[THE PROBLEM]: What follows is a set of records. Repeat them word for word.
---- RECORDED DATA
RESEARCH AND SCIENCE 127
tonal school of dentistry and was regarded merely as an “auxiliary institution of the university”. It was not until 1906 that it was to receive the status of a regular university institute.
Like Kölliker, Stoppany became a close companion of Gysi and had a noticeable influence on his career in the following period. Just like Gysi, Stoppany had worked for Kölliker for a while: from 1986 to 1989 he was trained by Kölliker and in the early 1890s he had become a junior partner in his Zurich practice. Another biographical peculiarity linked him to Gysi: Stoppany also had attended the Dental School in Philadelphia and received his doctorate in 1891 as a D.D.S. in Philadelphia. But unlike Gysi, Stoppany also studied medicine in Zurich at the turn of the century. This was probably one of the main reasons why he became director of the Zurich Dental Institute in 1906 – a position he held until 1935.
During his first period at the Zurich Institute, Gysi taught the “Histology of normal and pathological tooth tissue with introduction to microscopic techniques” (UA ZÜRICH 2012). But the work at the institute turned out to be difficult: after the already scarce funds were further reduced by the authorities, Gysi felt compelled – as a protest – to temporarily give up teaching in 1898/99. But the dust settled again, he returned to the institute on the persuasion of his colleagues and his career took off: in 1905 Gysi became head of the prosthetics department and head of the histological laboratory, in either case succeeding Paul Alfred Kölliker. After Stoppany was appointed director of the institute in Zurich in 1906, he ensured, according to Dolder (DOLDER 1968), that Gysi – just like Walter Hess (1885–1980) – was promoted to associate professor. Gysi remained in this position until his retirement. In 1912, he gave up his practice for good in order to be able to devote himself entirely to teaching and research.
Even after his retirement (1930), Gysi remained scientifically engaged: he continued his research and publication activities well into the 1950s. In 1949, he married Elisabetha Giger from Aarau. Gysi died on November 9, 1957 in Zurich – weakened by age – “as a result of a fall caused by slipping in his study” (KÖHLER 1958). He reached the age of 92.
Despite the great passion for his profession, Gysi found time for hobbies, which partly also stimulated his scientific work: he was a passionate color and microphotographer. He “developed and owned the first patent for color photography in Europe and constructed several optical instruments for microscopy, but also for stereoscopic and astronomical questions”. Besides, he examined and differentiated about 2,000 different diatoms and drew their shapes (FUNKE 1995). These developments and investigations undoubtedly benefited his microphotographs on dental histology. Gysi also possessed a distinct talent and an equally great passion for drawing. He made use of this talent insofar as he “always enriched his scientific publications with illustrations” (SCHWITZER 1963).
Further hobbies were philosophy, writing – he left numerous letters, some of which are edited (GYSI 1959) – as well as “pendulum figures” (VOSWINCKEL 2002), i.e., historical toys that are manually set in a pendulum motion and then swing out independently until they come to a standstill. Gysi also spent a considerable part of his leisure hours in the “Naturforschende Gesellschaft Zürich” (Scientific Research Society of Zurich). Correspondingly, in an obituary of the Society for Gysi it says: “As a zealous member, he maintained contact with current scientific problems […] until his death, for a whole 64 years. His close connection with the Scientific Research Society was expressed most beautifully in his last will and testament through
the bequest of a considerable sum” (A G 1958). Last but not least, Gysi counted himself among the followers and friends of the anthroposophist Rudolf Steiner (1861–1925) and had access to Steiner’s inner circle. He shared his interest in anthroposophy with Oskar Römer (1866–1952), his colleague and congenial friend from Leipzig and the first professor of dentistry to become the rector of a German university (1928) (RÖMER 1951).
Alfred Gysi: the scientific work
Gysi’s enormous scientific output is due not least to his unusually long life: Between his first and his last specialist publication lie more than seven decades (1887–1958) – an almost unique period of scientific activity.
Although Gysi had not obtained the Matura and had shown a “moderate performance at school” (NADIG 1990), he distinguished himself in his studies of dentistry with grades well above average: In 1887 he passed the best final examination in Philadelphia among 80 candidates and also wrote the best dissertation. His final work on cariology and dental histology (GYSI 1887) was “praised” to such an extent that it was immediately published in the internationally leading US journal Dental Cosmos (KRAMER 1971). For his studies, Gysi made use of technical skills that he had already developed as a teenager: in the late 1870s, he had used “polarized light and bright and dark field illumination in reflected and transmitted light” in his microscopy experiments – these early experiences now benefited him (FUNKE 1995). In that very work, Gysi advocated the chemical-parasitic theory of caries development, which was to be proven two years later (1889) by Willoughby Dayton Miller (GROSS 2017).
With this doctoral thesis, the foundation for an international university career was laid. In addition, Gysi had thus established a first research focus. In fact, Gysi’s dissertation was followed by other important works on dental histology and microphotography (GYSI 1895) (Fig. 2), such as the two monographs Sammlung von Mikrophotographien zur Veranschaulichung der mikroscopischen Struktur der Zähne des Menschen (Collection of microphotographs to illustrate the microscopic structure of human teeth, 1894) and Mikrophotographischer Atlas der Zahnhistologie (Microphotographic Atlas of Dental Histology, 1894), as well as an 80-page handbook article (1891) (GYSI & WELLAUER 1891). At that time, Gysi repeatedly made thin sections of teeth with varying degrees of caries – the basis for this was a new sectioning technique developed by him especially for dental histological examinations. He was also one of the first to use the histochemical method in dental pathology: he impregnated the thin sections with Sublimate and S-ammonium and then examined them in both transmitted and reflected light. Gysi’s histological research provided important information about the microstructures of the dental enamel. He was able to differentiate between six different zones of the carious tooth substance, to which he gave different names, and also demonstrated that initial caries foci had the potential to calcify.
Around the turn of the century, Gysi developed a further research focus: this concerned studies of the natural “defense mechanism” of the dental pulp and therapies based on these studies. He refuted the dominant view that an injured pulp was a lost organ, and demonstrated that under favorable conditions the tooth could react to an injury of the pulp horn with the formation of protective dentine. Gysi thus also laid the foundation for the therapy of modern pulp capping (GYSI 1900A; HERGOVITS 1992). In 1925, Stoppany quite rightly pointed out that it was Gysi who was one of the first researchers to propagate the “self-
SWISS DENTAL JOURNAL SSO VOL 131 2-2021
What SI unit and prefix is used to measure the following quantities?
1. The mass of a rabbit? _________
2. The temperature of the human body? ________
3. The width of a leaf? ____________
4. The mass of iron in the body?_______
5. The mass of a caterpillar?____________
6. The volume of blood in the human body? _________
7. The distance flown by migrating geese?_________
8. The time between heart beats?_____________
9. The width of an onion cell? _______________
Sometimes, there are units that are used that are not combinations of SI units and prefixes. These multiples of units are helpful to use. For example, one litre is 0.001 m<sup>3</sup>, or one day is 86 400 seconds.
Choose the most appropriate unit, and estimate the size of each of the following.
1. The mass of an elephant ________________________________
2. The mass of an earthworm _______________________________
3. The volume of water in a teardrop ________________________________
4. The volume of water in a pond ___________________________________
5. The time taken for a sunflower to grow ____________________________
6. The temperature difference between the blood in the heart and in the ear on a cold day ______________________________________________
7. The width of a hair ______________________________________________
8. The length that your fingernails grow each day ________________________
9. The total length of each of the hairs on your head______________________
--------
[ANSWER FOR THIS EXERCISE]:
RESEARCH AND SCIENCE 127
tonal school of dentistry and was regarded merely as an “auxiliary institution of the university”. It was not until 1906 that it was to receive the status of a regular university institute.
Like Kölliker, Stoppany became a close companion of Gysi and had a noticeable influence on his career in the following period. Just like Gysi, Stoppany had worked for Kölliker for a while: from 1986 to 1989 he was trained by Kölliker and in the early 1890s he had become a junior partner in his Zurich practice. Another biographical peculiarity linked him to Gysi: Stoppany also had attended the Dental School in Philadelphia and received his doctorate in 1891 as a D.D.S. in Philadelphia. But unlike Gysi, Stoppany also studied medicine in Zurich at the turn of the century. This was probably one of the main reasons why he became director of the Zurich Dental Institute in 1906 – a position he held until 1935.
During his first period at the Zurich Institute, Gysi taught the “Histology of normal and pathological tooth tissue with introduction to microscopic techniques” (UA ZÜRICH 2012). But the work at the institute turned out to be difficult: after the already scarce funds were further reduced by the authorities, Gysi felt compelled – as a protest – to temporarily give up teaching in 1898/99. But the dust settled again, he returned to the institute on the persuasion of his colleagues and his career took off: in 1905 Gysi became head of the prosthetics department and head of the histological laboratory, in either case succeeding Paul Alfred Kölliker. After Stoppany was appointed director of the institute in Zurich in 1906, he ensured, according to Dolder (DOLDER 1968), that Gysi – just like Walter Hess (1885–1980) – was promoted to associate professor. Gysi remained in this position until his retirement. In 1912, he gave up his practice for good in order to be able to devote himself entirely to teaching and research.
Even after his retirement (1930), Gysi remained scientifically engaged: he continued his research and publication activities well into the 1950s. In 1949, he married Elisabetha Giger from Aarau. Gysi died on November 9, 1957 in Zurich – weakened by age – “as a result of a fall caused by slipping in his study” (KÖHLER 1958). He reached the age of 92.
Despite the great passion for his profession, Gysi found time for hobbies, which partly also stimulated his scientific work: he was a passionate color and microphotographer. He “developed and owned the first patent for color photography in Europe and constructed several optical instruments for microscopy, but also for stereoscopic and astronomical questions”. Besides, he examined and differentiated about 2,000 different diatoms and drew their shapes (FUNKE 1995). These developments and investigations undoubtedly benefited his microphotographs on dental histology. Gysi also possessed a distinct talent and an equally great passion for drawing. He made use of this talent insofar as he “always enriched his scientific publications with illustrations” (SCHWITZER 1963).
Further hobbies were philosophy, writing – he left numerous letters, some of which are edited (GYSI 1959) – as well as “pendulum figures” (VOSWINCKEL 2002), i.e., historical toys that are manually set in a pendulum motion and then swing out independently until they come to a standstill. Gysi also spent a considerable part of his leisure hours in the “Naturforschende Gesellschaft Zürich” (Scientific Research Society of Zurich). Correspondingly, in an obituary of the Society for Gysi it says: “As a zealous member, he maintained contact with current scientific problems […] until his death, for a whole 64 years. His close connection with the Scientific Research Society was expressed most beautifully in his last will and testament through
the bequest of a considerable sum” (A G 1958). Last but not least, Gysi counted himself among the followers and friends of the anthroposophist Rudolf Steiner (1861–1925) and had access to Steiner’s inner circle. He shared his interest in anthroposophy with Oskar Römer (1866–1952), his colleague and congenial friend from Leipzig and the first professor of dentistry to become the rector of a German university (1928) (RÖMER 1951).
Alfred Gysi: the scientific work
Gysi’s enormous scientific output is due not least to his unusually long life: Between his first and his last specialist publication lie more than seven decades (1887–1958) – an almost unique period of scientific activity.
Although Gysi had not obtained the Matura and had shown a “moderate performance at school” (NADIG 1990), he distinguished himself in his studies of dentistry with grades well above average: In 1887 he passed the best final examination in Philadelphia among 80 candidates and also wrote the best dissertation. His final work on cariology and dental histology (GYSI 1887) was “praised” to such an extent that it was immediately published in the internationally leading US journal Dental Cosmos (KRAMER 1971). For his studies, Gysi made use of technical skills that he had already developed as a teenager: in the late 1870s, he had used “polarized light and bright and dark field illumination in reflected and transmitted light” in his microscopy experiments – these early experiences now benefited him (FUNKE 1995). In that very work, Gysi advocated the chemical-parasitic theory of caries development, which was to be proven two years later (1889) by Willoughby Dayton Miller (GROSS 2017).
With this doctoral thesis, the foundation for an international university career was laid. In addition, Gysi had thus established a first research focus. In fact, Gysi’s dissertation was followed by other important works on dental histology and microphotography (GYSI 1895) (Fig. 2), such as the two monographs Sammlung von Mikrophotographien zur Veranschaulichung der mikroscopischen Struktur der Zähne des Menschen (Collection of microphotographs to illustrate the microscopic structure of human teeth, 1894) and Mikrophotographischer Atlas der Zahnhistologie (Microphotographic Atlas of Dental Histology, 1894), as well as an 80-page handbook article (1891) (GYSI & WELLAUER 1891). At that time, Gysi repeatedly made thin sections of teeth with varying degrees of caries – the basis for this was a new sectioning technique developed by him especially for dental histological examinations. He was also one of the first to use the histochemical method in dental pathology: he impregnated the thin sections with Sublimate and S-ammonium and then examined them in both transmitted and reflected light. Gysi’s histological research provided important information about the microstructures of the dental enamel. He was able to differentiate between six different zones of the carious tooth substance, to which he gave different names, and also demonstrated that initial caries foci had the potential to calcify.
Around the turn of the century, Gysi developed a further research focus: this concerned studies of the natural “defense mechanism” of the dental pulp and therapies based on these studies. He refuted the dominant view that an injured pulp was a lost organ, and demonstrated that under favorable conditions the tooth could react to an injury of the pulp horn with the formation of protective dentine. Gysi thus also laid the foundation for the therapy of modern pulp capping (GYSI 1900A; HERGOVITS 1992). In 1925, Stoppany quite rightly pointed out that it was Gysi who was one of the first researchers to propagate the “self-
SWISS DENTAL JOURNAL SSO VOL 131 2-2021
What SI unit and prefix is used to measure the following quantities?
1. The mass of a rabbit? _________
2. The temperature of the human body? ________
3. The width of a leaf? ____________
4. The mass of iron in the body?_______
5. The mass of a caterpillar?____________
6. The volume of blood in the human body? _________
7. The distance flown by migrating geese?_________
8. The time between heart beats?_____________
9. The width of an onion cell? _______________
Sometimes, there are units that are used that are not combinations of SI units and prefixes. These multiples of units are helpful to use. For example, one litre is 0.001 m<sup>3</sup>, or one day is 86 400 seconds.
Choose the most appropriate unit, and estimate the size of each of the following.
1. The mass of an elephant ________________________________
2. The mass of an earthworm _______________________________
3. The volume of water in a teardrop ________________________________
4. The volume of water in a pond ___________________________________
5. The time taken for a sunflower to grow ____________________________
6. The temperature difference between the blood in the heart and in the ear on a cold day ______________________________________________
7. The width of a hair ______________________________________________
8. The length that your fingernails grow each day ________________________
9. The total length of each of the hairs on your head______________________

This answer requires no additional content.